Upon HIV-1 infection of T-cells, viral DNA can be sensed by the cytosolic DNA sensor cGAS. In cocultures with macrophages, HIV-1 Env-mediated membrane fusion pores allow the horizontal transfer of the cGAS product and cyclic dinucleotide cGAMP to macrophages, where it activates STING-dependent expression of antiviral cytokines and effector molecules (Xu und Ducroux et al., Cell Host & Microbe 2016). In monocultures of T-cells and macrophages, HIV-1 prevents or counteracts activation of this cellular defense mechanism. In contrast to the situation in macrophages, our understanding of the reasons for the lack of a detectable type I IFN response in HIV-1-infected T-cells is limited. In this project, we address the effectiveness of the cGAS-mediated DNA sensing pathway in primary T-cells and try to unravel potential explanations for the lack of IFN induction in this important HIV-1 target cell type.
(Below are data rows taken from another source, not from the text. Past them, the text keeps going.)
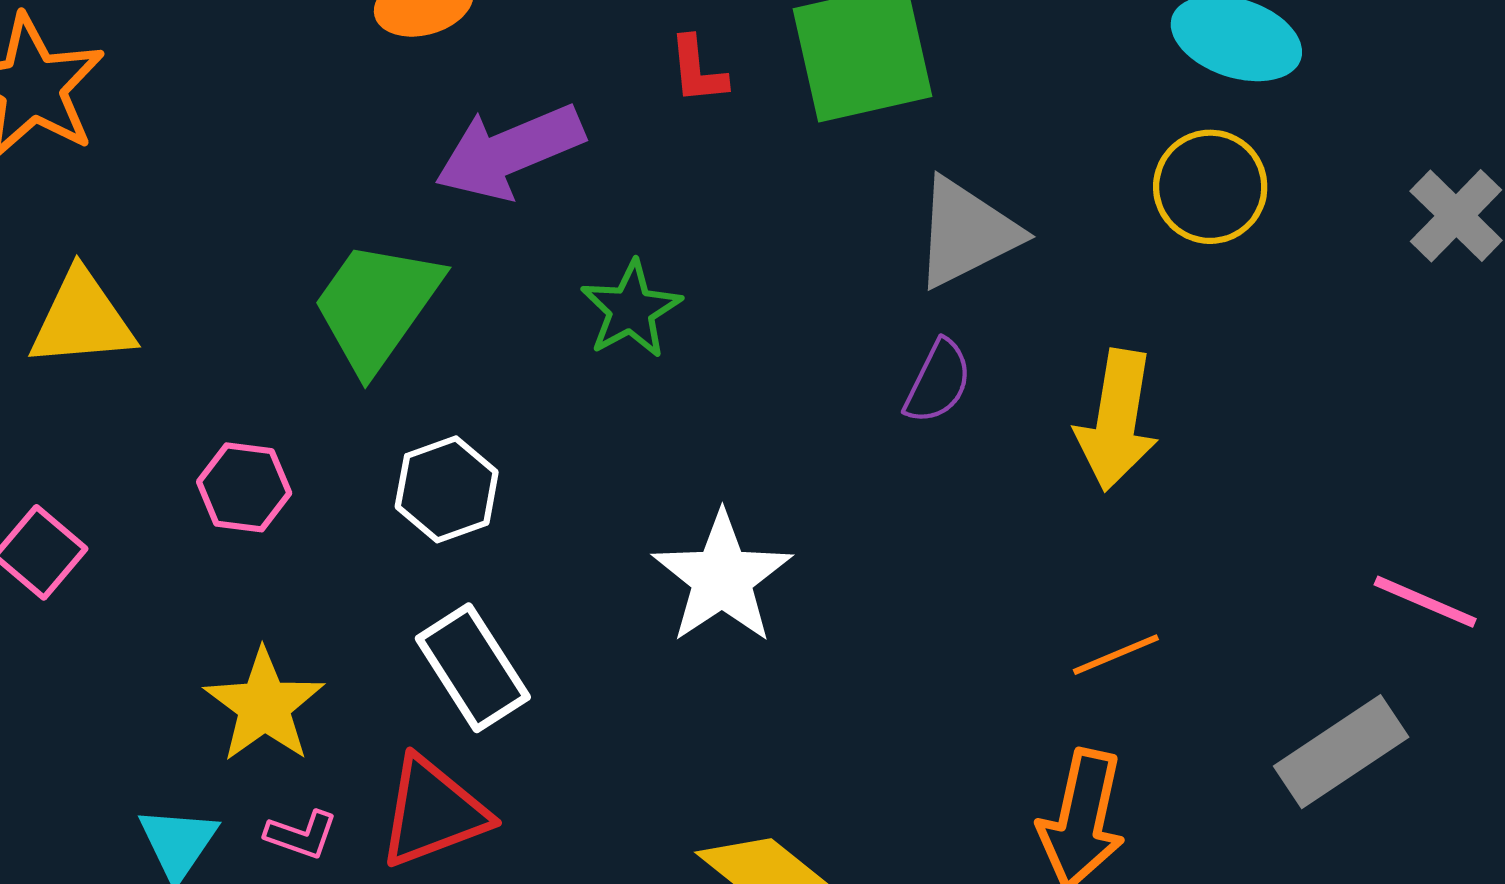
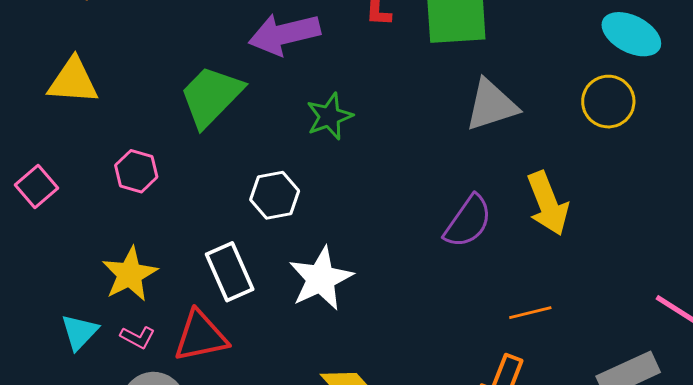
purple semicircle: (938, 382) -> (468, 222), moved, size x1.4
yellow arrow: (1117, 420) -> (548, 203), turned -40
white hexagon: (447, 489) -> (275, 195), moved
white star: (722, 578) -> (321, 279), moved

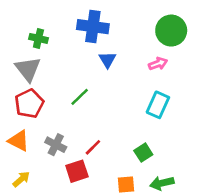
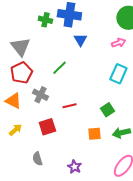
green cross: (38, 38) -> (45, 20), moved
gray cross: (56, 145) -> (40, 95), moved
red line: (93, 147) -> (69, 106), turned 32
red square: (77, 171) -> (47, 127), moved

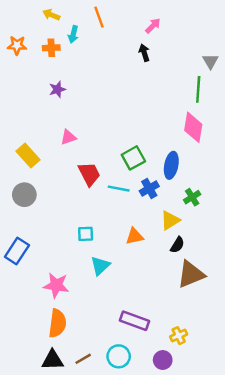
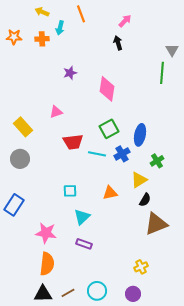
purple star: (57, 89) -> (70, 73), moved
pink diamond: (193, 127) -> (107, 89), moved
red trapezoid: (89, 174) -> (73, 142), turned 110
purple rectangle: (135, 321) -> (84, 244), moved, size x0.7
yellow cross: (179, 336) -> (141, 267), moved

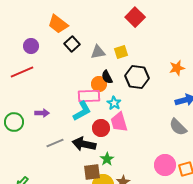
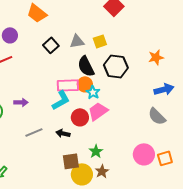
black square: (72, 44) -> (51, 45), moved
black semicircle: (107, 77) -> (86, 66), size x1.5
orange circle: (99, 84) -> (85, 84), moved
pink trapezoid: (119, 122) -> (98, 111), turned 70
black arrow: (84, 144) -> (63, 133), size x0.6
green star: (107, 159) -> (96, 151), moved

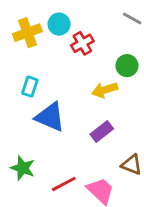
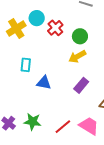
green circle: (127, 66) -> (80, 36), moved
blue triangle: (50, 117) -> (44, 83), size x0.7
Fluorescent dye-labelled, HIV-1 Env-expressing T-cells (green) and primary macrophages (red) exchange dye at distinct contact sites (white signal), presumably via HIV-1 Env-CD4/coreceptor-mediated fusion pores.
The interplay of Mycobacterium tuberculosis and HIV-1 in co-infected human macrophages and its impact on cell-intrinsic innate immunity
Boehringer Ingelheim Foundation Exploration Grant
Human co-infection by Mycobacterium tuberculosis (M.tb) and HIV-1 occur at unprecedented scale and pose tremendous health care challenges. While the immune responses to infection by each individual pathogen have been extensively studied, the functional interplay of M.tb and HIV-1 in a co-infect host has remained largely ignored. In this project, we are aiming at solving the complex interplay of these two co-existing human pathogenic infections in the context of the cell-intrinsic innate immunity raised in co-infected human macrophages. How do these two pathogens perform in a co-infected cell? Are they friends or foes? Results of this project may pave new avenues towards new therapeutic and/or protective strategies specifically tailored to combatting HIV-1/M.tb-coinfection in vivo.
Cell Entry and Immunological Restriction of Chikungunya Virus
Chikungunya virus is an emerging pathogen which has been spreading from Africa to other tropical and subtropical regions worldwide, but also to colder areas such as southern Europe and North America. Due to its ability to cause acute symptoms such as high fever, but also chronic suffering such as severe arthritic joint pain, specific treatments and prophylactic options need to be established. Therefore, we aim to study the cell attachment and entry process as well as cellular restriction by antiviral proteins and interferon stimulated genes. Using a range of different reporter viruses and pseudotyped lentiviral particles, we can dissect the steps of the infection from the binding to the host cell to the production of new viral particles and study its cell type and tissue tropism. Together with Dr. Eduardo Samo Gudo, NIH Maputo, Mozambique, we are investigating the genetic variability of this rapidly mutating virus and searching for immunological and genetic correlates of chronicity and reconvalescence in infected patients. Finally, in cooperation with Prof. Eike Steinmann (TWINCORE and University of Bochum) we are investigating the stability of CHIKV and testing disinfection methods for inactivation of this virus (Franz et al., Journal of Infectious Diseases, 2018).